Task to complete:
Starting at the top of the listing below, copy each line exactly, stopping after the line that contains "for Windows. ⭐5,397".
■ ■ ■ ■ ■ ■ ■
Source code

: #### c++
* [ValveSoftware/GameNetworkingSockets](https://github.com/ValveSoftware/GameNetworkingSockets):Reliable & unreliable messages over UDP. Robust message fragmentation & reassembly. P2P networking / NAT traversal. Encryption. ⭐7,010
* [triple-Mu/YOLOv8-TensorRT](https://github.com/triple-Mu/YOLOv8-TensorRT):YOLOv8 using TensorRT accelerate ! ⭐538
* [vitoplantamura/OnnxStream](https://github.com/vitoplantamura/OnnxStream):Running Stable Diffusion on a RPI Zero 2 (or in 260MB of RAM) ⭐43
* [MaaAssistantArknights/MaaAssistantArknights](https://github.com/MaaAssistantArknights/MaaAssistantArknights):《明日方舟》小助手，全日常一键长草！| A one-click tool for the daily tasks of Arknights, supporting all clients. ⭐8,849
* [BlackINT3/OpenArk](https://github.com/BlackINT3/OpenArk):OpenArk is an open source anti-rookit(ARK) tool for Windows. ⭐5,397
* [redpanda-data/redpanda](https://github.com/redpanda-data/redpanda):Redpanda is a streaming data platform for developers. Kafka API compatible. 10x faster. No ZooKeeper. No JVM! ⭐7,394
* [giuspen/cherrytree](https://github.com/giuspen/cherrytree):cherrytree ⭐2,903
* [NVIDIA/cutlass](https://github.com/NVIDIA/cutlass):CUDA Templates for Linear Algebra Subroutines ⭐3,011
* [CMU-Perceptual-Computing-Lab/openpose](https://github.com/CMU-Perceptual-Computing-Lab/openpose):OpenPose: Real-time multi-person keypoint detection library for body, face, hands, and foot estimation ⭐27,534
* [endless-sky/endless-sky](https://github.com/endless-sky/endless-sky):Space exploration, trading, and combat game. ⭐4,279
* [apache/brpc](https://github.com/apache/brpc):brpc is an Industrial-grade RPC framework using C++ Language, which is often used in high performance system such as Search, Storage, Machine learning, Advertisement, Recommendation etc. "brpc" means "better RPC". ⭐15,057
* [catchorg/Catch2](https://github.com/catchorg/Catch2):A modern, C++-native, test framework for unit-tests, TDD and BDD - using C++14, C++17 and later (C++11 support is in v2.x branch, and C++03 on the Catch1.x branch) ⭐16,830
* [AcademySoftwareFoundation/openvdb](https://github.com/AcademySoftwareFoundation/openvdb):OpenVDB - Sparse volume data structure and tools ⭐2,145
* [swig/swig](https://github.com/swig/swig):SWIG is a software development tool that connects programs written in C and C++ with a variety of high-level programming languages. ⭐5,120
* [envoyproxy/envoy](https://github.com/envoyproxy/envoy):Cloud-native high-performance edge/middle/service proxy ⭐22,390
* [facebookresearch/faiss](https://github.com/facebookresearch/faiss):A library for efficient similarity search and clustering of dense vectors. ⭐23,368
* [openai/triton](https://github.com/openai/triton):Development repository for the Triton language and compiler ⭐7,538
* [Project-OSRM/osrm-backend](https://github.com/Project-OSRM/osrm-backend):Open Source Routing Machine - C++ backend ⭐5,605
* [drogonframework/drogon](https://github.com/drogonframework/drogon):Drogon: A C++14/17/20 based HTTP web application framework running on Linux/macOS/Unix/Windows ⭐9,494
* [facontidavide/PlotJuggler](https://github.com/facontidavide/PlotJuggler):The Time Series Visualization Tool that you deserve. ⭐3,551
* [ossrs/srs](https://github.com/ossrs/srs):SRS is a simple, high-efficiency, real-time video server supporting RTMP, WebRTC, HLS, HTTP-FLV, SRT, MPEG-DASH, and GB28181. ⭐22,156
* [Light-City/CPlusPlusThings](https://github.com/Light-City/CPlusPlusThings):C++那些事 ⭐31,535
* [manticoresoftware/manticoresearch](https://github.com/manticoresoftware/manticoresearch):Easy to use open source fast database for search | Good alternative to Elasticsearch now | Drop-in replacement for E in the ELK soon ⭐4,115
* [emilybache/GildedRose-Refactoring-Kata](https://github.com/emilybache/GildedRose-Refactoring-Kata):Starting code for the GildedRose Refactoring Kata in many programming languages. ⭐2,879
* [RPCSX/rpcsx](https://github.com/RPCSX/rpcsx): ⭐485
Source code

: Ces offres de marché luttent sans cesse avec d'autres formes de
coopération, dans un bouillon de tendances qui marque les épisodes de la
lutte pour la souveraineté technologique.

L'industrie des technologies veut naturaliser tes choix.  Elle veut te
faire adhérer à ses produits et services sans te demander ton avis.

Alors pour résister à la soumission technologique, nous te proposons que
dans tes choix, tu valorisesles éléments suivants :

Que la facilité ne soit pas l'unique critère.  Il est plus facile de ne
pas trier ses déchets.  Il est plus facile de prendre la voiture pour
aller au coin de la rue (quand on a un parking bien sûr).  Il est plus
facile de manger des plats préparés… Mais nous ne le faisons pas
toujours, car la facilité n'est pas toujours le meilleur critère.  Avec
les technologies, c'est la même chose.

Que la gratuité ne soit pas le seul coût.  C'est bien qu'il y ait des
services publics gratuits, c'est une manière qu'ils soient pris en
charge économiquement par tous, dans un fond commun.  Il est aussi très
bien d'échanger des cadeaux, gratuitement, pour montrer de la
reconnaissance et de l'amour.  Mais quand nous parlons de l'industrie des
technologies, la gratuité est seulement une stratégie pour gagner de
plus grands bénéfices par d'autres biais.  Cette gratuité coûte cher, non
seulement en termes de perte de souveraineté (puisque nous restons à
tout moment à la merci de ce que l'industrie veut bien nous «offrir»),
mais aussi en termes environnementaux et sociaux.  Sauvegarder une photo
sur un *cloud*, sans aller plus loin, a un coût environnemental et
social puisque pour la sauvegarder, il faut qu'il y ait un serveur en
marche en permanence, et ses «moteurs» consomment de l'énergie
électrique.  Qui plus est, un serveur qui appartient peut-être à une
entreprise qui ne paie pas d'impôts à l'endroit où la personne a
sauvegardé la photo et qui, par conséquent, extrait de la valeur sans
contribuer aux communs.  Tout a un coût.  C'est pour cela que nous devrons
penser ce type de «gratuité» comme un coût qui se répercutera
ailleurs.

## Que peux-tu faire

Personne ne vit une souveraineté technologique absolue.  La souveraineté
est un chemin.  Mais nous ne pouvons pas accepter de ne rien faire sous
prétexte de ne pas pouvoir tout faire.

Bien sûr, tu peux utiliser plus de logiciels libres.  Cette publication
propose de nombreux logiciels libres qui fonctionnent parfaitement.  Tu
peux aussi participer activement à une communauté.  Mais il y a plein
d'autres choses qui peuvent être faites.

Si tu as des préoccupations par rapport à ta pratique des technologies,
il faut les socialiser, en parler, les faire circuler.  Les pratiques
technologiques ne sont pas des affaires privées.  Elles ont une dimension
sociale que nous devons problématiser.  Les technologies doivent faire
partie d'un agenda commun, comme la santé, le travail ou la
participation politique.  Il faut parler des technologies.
■ ■ ■ ■ ■ ■ ■
Solution for this problem:
Source code

: #### c++
* [ValveSoftware/GameNetworkingSockets](https://github.com/ValveSoftware/GameNetworkingSockets):Reliable & unreliable messages over UDP. Robust message fragmentation & reassembly. P2P networking / NAT traversal. Encryption. ⭐7,010
* [triple-Mu/YOLOv8-TensorRT](https://github.com/triple-Mu/YOLOv8-TensorRT):YOLOv8 using TensorRT accelerate ! ⭐538
* [vitoplantamura/OnnxStream](https://github.com/vitoplantamura/OnnxStream):Running Stable Diffusion on a RPI Zero 2 (or in 260MB of RAM) ⭐43
* [MaaAssistantArknights/MaaAssistantArknights](https://github.com/MaaAssistantArknights/MaaAssistantArknights):《明日方舟》小助手，全日常一键长草！| A one-click tool for the daily tasks of Arknights, supporting all clients. ⭐8,849
* [BlackINT3/OpenArk](https://github.com/BlackINT3/OpenArk):OpenArk is an open source anti-rookit(ARK) tool for Windows. ⭐5,397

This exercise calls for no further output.